# [Exercise brief]
Repeat the records below verbatim and include no pictures.

Stored data entries:

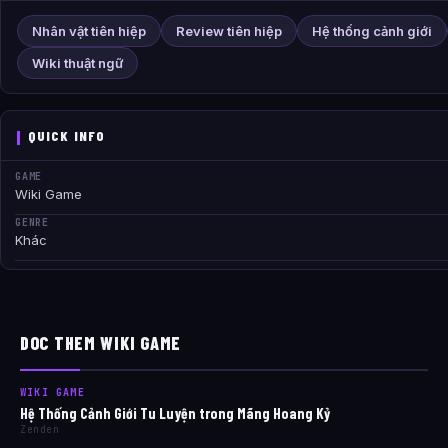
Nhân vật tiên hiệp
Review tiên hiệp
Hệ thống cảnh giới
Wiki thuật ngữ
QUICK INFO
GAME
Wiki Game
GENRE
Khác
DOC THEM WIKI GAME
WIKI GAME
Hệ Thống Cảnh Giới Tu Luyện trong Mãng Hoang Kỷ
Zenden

# [Answer section]
Nhân vật tiên hiệp
Review tiên hiệp
Hệ thống cảnh giới
Wiki thuật ngữ
QUICK INFO
GAME
Wiki Game
GENRE
Khác
DOC THEM WIKI GAME
WIKI GAME
Hệ Thống Cảnh Giới Tu Luyện trong Mãng Hoang Kỷ
Zenden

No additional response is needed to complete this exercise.